For example, in the 1700s, Thomas Jefferson brought James Hemings to France, where the slave learned to cook (and speak French) and then returned to the U.S. and taught European gastronomy. James had an integral and often overlooked impact on American culinary history, and Chef Thérèse expressed that her interest in food and chef history includes how the profession came to be.
Concern Yourself With What You Can Control
You can control what you like, what your taste is, the cultures you appreciate. The line between appropriation and appreciation has everything to do with how you engage culture. Food culture and Black culture allow for community and shared experience. The job of a chef is to translate culture into a different form. Some celebratory, communal food isn’t commercial and doesn’t fit into Eurocentric dining. Food traditions need a vocabulary to be consumed in a way that’s valuable.
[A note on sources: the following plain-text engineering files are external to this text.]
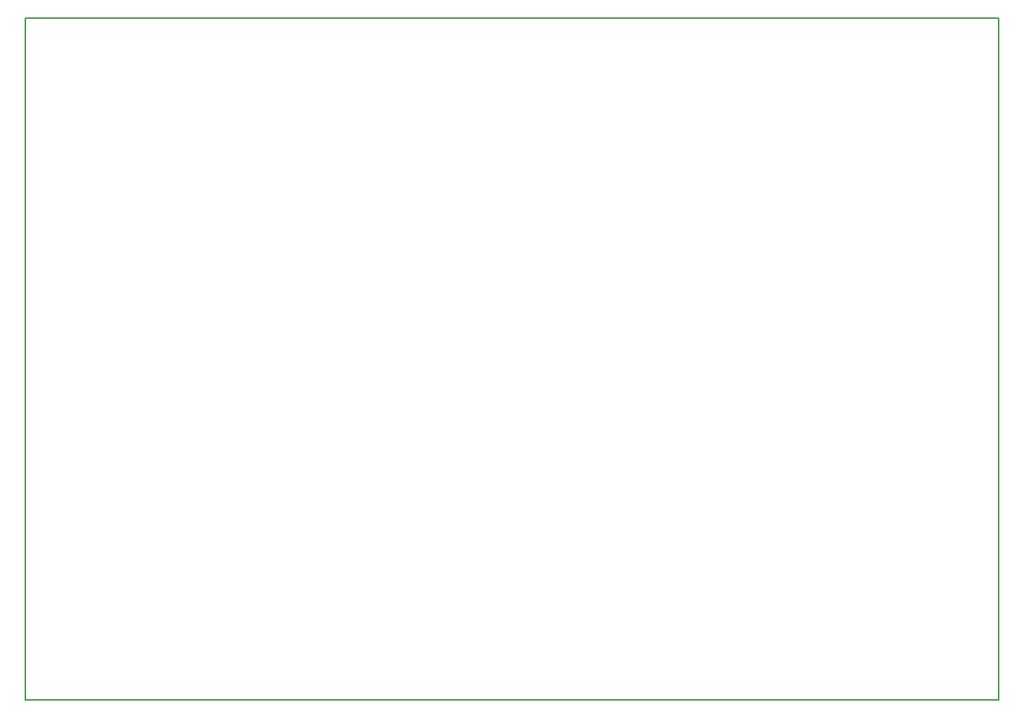
<source format=gbo>
G04 MADE WITH FRITZING*
G04 WWW.FRITZING.ORG*
G04 DOUBLE SIDED*
G04 HOLES PLATED*
G04 CONTOUR ON CENTER OF CONTOUR VECTOR*
%ASAXBY*%
%FSLAX23Y23*%
%MOIN*%
%OFA0B0*%
%SFA1.0B1.0*%
%ADD10R,4.488200X3.149610X4.472200X3.133610*%
%ADD11C,0.008000*%
%LNSILK0*%
G90*
G70*
G54D11*
X4Y3146D02*
X4484Y3146D01*
X4484Y4D01*
X4Y4D01*
X4Y3146D01*
D02*
G04 End of Silk0*
M02*
</source>
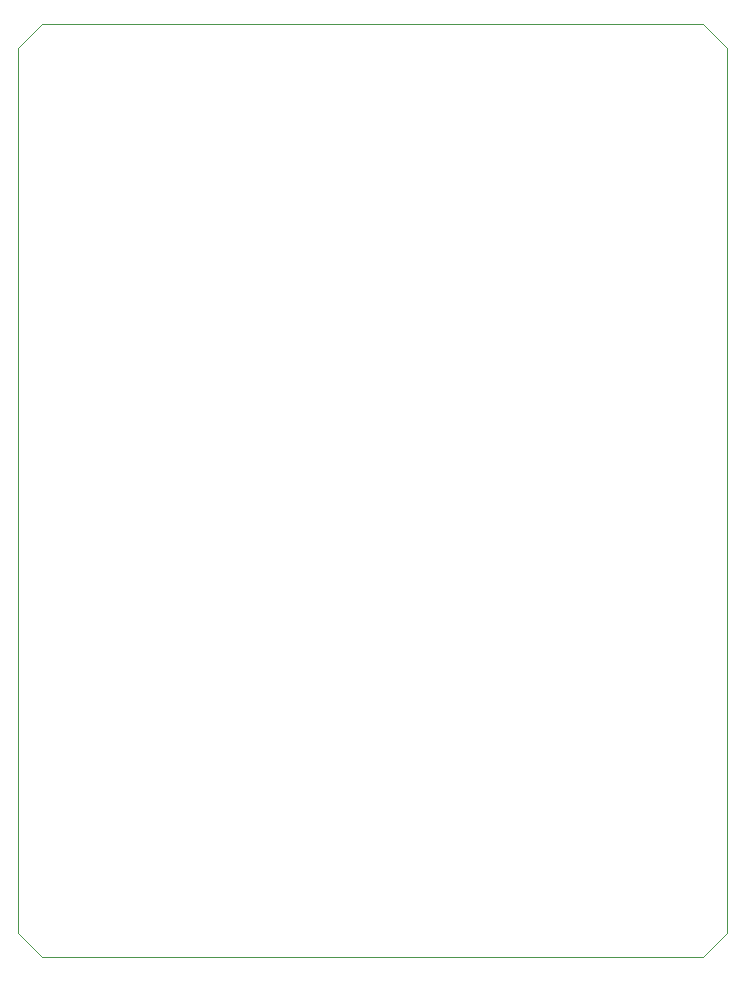
<source format=gm1>
%TF.GenerationSoftware,KiCad,Pcbnew,7.0.7*%
%TF.CreationDate,2023-11-27T18:29:32+03:00*%
%TF.ProjectId,Bagryanets,42616772-7961-46e6-9574-732e6b696361,rev?*%
%TF.SameCoordinates,PX68e7780PY7bfa480*%
%TF.FileFunction,Profile,NP*%
%FSLAX46Y46*%
G04 Gerber Fmt 4.6, Leading zero omitted, Abs format (unit mm)*
G04 Created by KiCad (PCBNEW 7.0.7) date 2023-11-27 18:29:32*
%MOMM*%
%LPD*%
G01*
G04 APERTURE LIST*
%TA.AperFunction,Profile*%
%ADD10C,0.100000*%
%TD*%
G04 APERTURE END LIST*
D10*
X0Y0D02*
X56000000Y0D01*
X56000000Y79000000D02*
X0Y79000000D01*
X58000000Y2000000D02*
X58000000Y77000000D01*
X0Y79000000D02*
X-2000000Y77000000D01*
X-2000000Y2000000D02*
X0Y0D01*
X56000000Y0D02*
X58000000Y2000000D01*
X-2000000Y77000000D02*
X-2000000Y2000000D01*
X58000000Y77000000D02*
X56000000Y79000000D01*
M02*

</source>
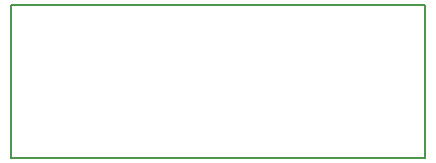
<source format=gbr>
G04 DipTrace 3.2.0.1*
G04 BoardOutline.gbr*
%MOMM*%
G04 #@! TF.FileFunction,Profile*
G04 #@! TF.Part,Single*
%ADD11C,0.14*%
%FSLAX35Y35*%
G04*
G71*
G90*
G75*
G01*
G04 BoardOutline*
%LPD*%
X0Y1300000D2*
D11*
X3500000D1*
Y0D1*
X0D1*
Y1300000D1*
M02*

</source>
Be specific about the source of the choices you make and flavors you use. “That work is long, it’s hard, it’s forever-work,” Chef Thérèse explained. “I don’t have the energy to waste on spaces, things, frameworks I can’t control. I can’t control the zeitgeist — I can influence it, I can model a different kind of identity, and it can resonate and shift perception. That’s slow, steady, sustainable work.”
Be Curious
Chef Thérèse's advice for culinary students and aspiring chefs: Consume everything. Try everything. Be in community. Read everything. Your biggest most valuable tool at this point in your career is curiosity and newness. There’s something so valuable about being in flux, being in-process. At this point, you are an open, empty vessel that should be consuming every culture and considering everything. Start practicing active, curious listening and consideration now. That posture will serve you throughout your career.